Tuzla ve Bartın’da bulunan fabrikalarında toplam 1000 işçinin çalıştığı ve uluslararası tekellere kot üreten Rimaks Tekstil, Tuzla fabrikasını ekonomik kriz gerekçesiyle kapattı. Rimaks patronu birkaç ay önce işçilere fabrikayı kapatacağını, isteyenlerin Bartın’daki fabrikada çalışabileceklerini duyurmuştu. 3 Marta kadar çıkış işlemlerini bitireceğini duyuran Rimaks patronu, bu tarihe kadar 400 işçiyi parça parça işten çıkararak fabrikayı kapattı ve işçileri işsizliğin kucağına itti.
İşten çıkarılan işçiler, kıdem ve ihbar tazminatlarını tam olarak alamadılar. 1 Ocak 2017 itibariyle yeni toplu sözleşmenin geçerli olması gerekirken TİS görüşmeleri henüz bağıtlanmadan işçiler işten çıkarılmış oldular. Ancak Mart ayında işten çıkartıldıkları için işçilerin 2017 toplu sözleşmesiyle belirlenecek zamlı maaşlarına ve diğer sosyal haklarına göre tazminatlarının hesaplanıp ödenmesi gerekiyor. İşçilere, fabrikanın kapatılacağını duyuran patron, tüm haklarının ödeneceğinin sözünü vermişti. Ancak işçilerin tazminatları hem doğru bir şekilde hesaplanmadı, hem de tam olarak ödenmedi. İşçilere, Ocak ayından itibaren ödenmesi gereken sözleşme farklarına (maaş, mesai ve diğer sosyal hakları) ve tazminatlarının eksik ödenmesine dair de herhangi bir açıklama yapılmadı. İşçiler, defalarca patronla görüşmelerine rağmen hiçbir sonuç alamadılar. Bu duruma öfkelenen işçiler, 21 Martta fabrika önünde toplanarak hak gasplarına karşı sloganlarla tepkilerini dile getirdiler, haklarını talep ettiler. İşçiler taleplerini şu şekilde sıraladılar: Kıdem ve ihbar tazminatlarının imzalanacak olan yeni toplu iş sözleşmesine göre hesaplanması, eksik hesaplanan tazminat farklarının ödenmesi, 15 Martta ödenmesi gereken erzak yardımlarının ödenmesi. 21 Martta yapılan eylemin sonrasında patron ödenmemiş hakların ödeneceğini duyurdu. 24 Martta ise işçilerin alacaklarının bir kısmı ödendi ve eksik kalan kısmının ise en kısa sürede ödeneceği bildirildi.
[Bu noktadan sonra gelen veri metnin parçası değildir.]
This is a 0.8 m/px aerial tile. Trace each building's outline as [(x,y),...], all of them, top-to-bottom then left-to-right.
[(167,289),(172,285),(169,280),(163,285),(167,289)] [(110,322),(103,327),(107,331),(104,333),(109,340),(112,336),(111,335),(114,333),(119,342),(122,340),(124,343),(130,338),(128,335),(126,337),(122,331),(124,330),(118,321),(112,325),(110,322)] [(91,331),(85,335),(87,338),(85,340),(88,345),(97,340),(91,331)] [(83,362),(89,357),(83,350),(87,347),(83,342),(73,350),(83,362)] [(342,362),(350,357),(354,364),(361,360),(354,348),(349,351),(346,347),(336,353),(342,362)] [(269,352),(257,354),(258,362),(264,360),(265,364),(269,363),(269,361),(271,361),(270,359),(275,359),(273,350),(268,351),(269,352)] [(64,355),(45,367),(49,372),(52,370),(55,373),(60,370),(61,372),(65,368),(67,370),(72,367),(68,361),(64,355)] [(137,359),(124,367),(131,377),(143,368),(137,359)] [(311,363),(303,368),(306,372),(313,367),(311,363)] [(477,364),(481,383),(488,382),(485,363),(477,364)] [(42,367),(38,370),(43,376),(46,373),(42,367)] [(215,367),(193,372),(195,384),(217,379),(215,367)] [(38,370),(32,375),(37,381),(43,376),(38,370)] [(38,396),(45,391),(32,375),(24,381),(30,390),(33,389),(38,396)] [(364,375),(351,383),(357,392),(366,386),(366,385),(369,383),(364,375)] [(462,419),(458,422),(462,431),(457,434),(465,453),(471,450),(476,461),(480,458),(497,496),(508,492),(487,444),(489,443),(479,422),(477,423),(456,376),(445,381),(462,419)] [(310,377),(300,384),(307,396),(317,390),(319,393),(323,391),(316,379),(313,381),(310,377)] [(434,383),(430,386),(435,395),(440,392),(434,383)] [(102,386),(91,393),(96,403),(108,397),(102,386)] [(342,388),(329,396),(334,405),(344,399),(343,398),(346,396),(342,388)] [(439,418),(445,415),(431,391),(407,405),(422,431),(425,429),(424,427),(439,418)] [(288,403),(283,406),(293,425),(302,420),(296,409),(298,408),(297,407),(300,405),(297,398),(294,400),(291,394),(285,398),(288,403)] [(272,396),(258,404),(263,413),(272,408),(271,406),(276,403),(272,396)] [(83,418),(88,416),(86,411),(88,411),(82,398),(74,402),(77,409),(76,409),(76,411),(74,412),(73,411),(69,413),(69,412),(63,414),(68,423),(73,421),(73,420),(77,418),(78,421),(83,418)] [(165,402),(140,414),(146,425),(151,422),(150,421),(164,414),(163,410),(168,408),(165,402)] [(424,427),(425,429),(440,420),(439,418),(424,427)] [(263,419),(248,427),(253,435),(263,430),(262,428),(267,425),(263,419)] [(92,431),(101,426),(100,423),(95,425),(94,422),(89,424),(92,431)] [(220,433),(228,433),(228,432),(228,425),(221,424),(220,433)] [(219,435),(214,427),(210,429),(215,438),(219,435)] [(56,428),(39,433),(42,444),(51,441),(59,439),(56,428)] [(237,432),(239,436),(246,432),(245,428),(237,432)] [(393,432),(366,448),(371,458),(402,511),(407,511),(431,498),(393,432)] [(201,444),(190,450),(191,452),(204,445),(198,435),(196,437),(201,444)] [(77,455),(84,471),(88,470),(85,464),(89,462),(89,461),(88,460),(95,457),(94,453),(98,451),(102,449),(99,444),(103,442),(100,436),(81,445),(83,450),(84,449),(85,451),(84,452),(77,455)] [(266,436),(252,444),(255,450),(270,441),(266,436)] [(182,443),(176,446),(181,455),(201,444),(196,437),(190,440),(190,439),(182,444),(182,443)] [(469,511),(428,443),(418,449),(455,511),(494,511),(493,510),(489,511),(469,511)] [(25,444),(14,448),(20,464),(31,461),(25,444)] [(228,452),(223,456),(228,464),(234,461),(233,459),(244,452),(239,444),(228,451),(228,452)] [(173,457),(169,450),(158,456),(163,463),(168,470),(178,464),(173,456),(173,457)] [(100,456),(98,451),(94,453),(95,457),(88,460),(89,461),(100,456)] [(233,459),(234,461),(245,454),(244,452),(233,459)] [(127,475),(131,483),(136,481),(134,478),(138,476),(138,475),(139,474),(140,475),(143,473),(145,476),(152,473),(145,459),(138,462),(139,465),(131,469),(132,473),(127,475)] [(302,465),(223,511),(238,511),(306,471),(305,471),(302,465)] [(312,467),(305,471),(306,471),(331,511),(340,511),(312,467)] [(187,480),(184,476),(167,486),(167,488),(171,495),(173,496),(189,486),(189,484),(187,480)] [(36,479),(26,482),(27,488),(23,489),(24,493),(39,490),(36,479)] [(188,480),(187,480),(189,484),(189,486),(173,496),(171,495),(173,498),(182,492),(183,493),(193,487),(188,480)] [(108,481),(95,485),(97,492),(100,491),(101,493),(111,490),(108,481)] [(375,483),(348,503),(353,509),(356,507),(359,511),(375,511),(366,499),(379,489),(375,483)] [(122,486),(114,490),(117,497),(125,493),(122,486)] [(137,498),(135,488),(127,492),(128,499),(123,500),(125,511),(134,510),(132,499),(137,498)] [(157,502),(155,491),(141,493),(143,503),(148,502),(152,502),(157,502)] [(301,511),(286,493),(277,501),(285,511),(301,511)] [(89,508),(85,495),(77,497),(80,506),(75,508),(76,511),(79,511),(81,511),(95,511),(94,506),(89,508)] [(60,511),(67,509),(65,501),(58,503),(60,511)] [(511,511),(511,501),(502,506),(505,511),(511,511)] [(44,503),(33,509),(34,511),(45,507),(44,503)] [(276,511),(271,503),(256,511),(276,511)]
İşten atılan Rimaks işçilerinin mücadelesi patronların türlü hak gasplarına sessiz kalınmaması gerektiğine güzel bir örnektir. İşçiler, ancak hakları için mücadele verirlerse haklarını koruyabilir ve ilerletebilirler. İçinden geçtiğimiz kriz dönemi Rimaks’takine benzer pek çok örneğe şahit olacağımızı gösteriyor. Kapanan fabrikalarla birlikte patronların işçilerin maaşları dâhil tüm alacaklarına göz dikmesi ilk kez karşılaşılan bir durum değildir. Bu nedenle yaşananlardan ders çıkarmak ve örgütlü hareket etmek büyük önem taşıyor.